Partnering Mercedes-Benz parent company, Daimler, Uber has announced the both companies will be working together on future self-driving cars so that automated Mercedes-Benz vehicles will be added to the Uber platform.
In a statement announcing the partnership, Uber’s CEO Travis Kalanick, didn’t however give a timeframe. He said;
“By opening up the Uber platform to Daimler, we can get to the future faster than going it alone. It’s a future in which our cities and roads will be safer, cleaner and more accessible, and we couldn’t be more excited about what’s next.
“Auto manufacturers like Daimler are crucial to our strategy because Uber has no experience making cars – and in fact, making cars is really hard. This became very clear to me after I visited an auto manufacturing plant and saw how much effort goes into designing, testing and building cars.”
This will mark the first time that an automaker effectively becomes an Uber “driver.” Already, the company has launched self-driving cars experiment in various U.S. cities.
Uber has been one of the most aggressive companies in trying to develop self-driving cars, envisioning the time when driverless cars prowl the streets of major cities picking up and dropping off passengers.
With the Daimler deal, Uber has not given up on developing its own automated driving technology. The deal with Volvo that was announced last August to develop custom vehicles for the service based on the Swedish brand’s platform architecture also remains in place.
The new deal represents a hedging of its bets by allowing an automaker to operate its own fleet of automated vehicles just as if it were an individual driver. Mercedes-Benz will retain ownership of vehicles that it develops and operate them using Uber’s dispatch platform to connect riders with its vehicles. Daimler and Uber haven’t revealed the financial details of the deal, but the revenue split will presumably be different from that offered to individual drivers.
Mercedes-Benz has shown off self-driving tech at auto shows and the Consumer Electronics Show, a trade show, in Las Vegas.
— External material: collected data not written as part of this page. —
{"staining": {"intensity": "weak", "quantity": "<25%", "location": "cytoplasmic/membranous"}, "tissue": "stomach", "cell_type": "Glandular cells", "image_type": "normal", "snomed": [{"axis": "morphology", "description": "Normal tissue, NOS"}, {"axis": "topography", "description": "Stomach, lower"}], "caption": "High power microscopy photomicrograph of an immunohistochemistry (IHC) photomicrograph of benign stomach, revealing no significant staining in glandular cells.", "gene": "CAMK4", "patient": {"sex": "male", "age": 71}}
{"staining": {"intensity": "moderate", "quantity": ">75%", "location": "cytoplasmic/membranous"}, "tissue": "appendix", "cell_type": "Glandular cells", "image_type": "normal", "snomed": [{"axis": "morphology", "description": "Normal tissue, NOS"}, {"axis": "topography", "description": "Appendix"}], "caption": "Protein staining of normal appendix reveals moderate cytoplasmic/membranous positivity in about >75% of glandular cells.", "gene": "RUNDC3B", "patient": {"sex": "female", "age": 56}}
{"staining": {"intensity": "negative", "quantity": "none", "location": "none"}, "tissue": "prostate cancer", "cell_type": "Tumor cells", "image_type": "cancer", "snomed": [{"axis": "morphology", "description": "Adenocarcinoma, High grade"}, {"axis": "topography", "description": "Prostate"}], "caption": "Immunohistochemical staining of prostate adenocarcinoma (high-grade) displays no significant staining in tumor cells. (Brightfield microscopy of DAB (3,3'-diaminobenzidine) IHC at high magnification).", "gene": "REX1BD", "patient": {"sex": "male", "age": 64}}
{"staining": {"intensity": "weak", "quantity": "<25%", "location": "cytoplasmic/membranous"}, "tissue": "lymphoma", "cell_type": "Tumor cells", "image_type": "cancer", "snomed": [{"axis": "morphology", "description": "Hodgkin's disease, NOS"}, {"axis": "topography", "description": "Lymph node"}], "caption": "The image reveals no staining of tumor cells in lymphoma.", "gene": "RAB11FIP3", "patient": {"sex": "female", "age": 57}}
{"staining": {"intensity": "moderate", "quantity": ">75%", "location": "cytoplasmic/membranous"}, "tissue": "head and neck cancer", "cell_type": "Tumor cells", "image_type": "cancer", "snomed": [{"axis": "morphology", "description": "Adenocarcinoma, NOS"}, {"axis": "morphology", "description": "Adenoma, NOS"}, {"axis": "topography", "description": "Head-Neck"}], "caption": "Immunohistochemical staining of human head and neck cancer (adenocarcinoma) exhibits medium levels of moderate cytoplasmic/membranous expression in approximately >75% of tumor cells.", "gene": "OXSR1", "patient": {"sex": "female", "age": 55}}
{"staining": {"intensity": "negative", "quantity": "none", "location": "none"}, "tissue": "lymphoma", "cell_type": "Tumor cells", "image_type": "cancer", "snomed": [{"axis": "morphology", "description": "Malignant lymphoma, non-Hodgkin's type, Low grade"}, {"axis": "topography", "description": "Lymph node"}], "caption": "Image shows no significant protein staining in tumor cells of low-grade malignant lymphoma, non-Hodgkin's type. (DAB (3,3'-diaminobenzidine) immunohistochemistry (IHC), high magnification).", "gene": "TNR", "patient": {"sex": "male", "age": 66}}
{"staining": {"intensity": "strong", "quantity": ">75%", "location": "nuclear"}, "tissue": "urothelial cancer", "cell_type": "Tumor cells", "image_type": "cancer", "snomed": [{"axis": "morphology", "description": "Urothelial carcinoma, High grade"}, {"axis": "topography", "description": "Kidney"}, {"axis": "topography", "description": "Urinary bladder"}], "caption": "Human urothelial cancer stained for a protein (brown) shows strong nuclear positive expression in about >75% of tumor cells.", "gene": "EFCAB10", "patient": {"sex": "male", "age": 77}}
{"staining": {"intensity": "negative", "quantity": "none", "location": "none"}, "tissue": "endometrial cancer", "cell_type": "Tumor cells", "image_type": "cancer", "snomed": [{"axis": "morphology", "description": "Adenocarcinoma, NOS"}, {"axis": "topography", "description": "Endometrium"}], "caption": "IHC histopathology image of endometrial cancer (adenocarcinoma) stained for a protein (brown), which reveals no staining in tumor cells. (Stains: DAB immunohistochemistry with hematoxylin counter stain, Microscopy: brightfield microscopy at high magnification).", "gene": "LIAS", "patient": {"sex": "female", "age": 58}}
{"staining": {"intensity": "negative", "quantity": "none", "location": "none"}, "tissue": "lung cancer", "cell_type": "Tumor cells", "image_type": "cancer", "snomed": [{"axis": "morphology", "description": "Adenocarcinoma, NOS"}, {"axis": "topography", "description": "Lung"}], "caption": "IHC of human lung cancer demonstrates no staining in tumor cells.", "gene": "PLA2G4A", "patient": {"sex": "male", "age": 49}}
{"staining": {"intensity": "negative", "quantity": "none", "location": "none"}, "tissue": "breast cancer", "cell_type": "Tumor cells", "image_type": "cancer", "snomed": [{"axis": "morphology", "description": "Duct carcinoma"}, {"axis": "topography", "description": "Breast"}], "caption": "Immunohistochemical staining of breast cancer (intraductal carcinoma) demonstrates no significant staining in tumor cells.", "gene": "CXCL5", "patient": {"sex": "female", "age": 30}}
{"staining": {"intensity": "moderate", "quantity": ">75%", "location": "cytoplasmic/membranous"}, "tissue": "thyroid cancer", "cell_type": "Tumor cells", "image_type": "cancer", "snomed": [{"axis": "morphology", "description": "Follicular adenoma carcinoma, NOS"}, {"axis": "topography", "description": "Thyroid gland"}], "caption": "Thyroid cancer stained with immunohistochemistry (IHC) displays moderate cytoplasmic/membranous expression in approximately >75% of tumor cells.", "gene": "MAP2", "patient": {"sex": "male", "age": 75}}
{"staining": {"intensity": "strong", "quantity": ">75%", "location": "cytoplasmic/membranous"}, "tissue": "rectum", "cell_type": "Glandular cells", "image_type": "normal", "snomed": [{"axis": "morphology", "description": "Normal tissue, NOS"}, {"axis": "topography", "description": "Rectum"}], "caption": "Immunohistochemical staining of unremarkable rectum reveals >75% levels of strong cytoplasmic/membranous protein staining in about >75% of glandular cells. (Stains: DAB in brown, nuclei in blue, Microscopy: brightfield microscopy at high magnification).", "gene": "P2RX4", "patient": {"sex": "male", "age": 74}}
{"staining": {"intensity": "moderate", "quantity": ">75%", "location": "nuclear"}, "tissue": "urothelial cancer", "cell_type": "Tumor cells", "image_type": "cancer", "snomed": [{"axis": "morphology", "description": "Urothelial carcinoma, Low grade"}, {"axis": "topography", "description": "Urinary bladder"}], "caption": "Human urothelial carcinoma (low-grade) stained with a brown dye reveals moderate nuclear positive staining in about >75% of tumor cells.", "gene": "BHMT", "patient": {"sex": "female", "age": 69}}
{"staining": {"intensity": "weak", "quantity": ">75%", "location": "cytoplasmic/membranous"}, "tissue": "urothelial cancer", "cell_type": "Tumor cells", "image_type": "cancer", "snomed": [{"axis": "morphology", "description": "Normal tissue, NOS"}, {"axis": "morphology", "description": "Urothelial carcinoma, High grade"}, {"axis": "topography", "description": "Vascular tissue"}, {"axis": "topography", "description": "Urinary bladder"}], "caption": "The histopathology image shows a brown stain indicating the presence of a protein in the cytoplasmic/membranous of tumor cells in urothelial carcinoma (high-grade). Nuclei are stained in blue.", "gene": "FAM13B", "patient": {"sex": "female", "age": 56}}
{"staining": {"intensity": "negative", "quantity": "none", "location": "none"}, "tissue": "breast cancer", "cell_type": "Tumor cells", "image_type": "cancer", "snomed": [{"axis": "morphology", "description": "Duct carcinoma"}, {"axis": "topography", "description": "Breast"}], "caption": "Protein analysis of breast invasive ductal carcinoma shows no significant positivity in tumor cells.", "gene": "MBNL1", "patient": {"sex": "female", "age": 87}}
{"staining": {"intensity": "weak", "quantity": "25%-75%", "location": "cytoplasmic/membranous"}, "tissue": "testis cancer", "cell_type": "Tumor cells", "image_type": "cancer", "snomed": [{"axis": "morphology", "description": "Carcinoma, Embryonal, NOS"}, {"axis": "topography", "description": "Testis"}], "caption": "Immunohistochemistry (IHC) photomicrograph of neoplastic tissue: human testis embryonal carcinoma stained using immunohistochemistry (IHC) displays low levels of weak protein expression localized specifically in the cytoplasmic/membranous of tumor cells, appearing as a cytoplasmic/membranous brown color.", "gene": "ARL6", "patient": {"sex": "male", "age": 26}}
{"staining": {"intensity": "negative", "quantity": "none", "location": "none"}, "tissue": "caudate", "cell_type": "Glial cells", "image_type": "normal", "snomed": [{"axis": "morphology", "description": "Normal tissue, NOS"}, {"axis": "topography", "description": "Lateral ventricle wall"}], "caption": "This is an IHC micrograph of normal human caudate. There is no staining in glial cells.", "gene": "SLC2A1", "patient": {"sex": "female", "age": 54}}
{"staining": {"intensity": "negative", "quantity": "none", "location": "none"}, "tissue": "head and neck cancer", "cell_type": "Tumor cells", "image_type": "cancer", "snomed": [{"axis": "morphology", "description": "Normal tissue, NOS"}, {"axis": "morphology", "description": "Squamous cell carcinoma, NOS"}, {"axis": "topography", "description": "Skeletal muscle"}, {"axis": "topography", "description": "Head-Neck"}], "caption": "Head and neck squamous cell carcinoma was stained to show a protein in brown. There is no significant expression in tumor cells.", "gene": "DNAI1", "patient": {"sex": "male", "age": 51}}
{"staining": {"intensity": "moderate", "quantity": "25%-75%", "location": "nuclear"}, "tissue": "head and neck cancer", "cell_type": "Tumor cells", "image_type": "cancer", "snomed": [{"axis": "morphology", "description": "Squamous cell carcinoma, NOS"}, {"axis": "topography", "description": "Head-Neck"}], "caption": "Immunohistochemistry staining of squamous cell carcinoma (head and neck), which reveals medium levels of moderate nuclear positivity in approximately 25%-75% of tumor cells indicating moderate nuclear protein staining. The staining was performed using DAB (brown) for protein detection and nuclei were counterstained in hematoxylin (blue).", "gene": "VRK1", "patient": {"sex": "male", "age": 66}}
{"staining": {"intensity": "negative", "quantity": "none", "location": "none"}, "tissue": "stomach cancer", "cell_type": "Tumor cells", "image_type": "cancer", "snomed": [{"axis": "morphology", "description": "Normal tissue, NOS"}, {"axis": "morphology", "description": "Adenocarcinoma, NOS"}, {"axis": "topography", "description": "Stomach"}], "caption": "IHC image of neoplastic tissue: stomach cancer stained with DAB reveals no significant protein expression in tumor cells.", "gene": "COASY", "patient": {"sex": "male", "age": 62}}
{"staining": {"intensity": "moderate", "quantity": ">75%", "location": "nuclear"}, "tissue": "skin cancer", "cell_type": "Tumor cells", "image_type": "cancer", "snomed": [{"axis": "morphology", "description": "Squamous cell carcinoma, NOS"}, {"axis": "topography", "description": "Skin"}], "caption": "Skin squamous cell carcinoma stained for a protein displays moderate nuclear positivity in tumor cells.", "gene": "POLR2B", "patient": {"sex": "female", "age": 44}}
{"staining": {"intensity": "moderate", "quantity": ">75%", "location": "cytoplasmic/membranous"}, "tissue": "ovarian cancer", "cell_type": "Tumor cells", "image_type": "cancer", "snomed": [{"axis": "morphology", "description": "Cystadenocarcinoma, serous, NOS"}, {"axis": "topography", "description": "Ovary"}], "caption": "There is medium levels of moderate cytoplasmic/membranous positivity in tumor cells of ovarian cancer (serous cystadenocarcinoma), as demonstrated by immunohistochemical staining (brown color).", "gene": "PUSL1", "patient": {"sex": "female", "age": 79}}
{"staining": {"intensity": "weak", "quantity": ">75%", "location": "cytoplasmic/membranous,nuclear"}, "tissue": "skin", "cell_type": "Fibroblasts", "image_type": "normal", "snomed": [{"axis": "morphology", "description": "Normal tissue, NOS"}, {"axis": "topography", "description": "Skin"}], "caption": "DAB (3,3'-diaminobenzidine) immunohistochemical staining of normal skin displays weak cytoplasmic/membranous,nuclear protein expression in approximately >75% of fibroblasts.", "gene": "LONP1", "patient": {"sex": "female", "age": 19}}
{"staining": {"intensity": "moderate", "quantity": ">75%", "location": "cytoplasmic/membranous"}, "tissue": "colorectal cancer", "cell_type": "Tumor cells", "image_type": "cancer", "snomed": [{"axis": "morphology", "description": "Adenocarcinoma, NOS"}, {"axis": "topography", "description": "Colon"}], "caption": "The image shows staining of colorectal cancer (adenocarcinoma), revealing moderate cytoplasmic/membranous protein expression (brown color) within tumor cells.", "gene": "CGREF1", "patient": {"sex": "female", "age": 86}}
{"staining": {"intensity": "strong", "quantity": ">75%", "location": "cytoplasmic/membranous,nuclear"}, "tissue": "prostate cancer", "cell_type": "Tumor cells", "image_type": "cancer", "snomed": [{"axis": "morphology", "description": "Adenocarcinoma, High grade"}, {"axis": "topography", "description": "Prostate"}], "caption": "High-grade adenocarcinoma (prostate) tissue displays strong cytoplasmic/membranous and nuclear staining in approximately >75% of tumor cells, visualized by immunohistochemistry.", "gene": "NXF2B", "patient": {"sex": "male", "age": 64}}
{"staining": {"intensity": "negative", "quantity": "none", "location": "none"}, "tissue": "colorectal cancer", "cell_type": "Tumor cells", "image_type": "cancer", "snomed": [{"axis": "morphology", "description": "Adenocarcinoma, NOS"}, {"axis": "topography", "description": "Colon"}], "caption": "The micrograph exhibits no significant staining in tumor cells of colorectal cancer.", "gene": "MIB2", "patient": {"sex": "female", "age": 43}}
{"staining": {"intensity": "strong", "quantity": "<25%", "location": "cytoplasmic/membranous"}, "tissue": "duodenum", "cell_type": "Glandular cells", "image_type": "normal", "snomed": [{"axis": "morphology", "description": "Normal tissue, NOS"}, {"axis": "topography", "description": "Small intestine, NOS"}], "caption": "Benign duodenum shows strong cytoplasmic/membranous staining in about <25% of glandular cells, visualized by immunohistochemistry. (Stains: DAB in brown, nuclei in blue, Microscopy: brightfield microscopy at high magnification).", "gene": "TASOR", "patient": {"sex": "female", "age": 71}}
In Paris last year, Mercedes-Benz showed the Generation EQ concept. The all-electric SUV is powered by twin electric motors, and appears to be configurable for the hardware to accommodate autonomous driving.
Uber is by far the leader in ride-hailing in most of the markets it participates in. Despite its commanding market position, privately-held Uber is estimated to have lost more than $3 billion in 2016.
The company’s biggest expense is believed to be the money it pays out to drivers which is a big part of why it wants to automate the driving process. However, Uber and other ride-hailing providers currently don’t have to purchase any of the vehicles used by its independent contractor drivers. These companies also don’t have expenses such as insurance or maintenance on vehicles.
As of October 2015, Uber had more than 327,000 in the U.S. alone, a number that has grown significantly since then. If Uber, Lyft and others had to purchase vehicles and operate them, they would likely be spending tens of billions of dollars per year on additional capital expenses. As Uber discovered in December, when it attempted to start testing its automated Volvos in San Francisco, it would be facing a great deal more regulatory scrutiny as well potential liability.
Confirming that the company is open to allowing other automakers to also operate their own automated vehicles on its platform, Uber spokeswoman Momo Zhou said the OEM programs are not white label efforts and will be available to riders directly through the standard Uber mobile app.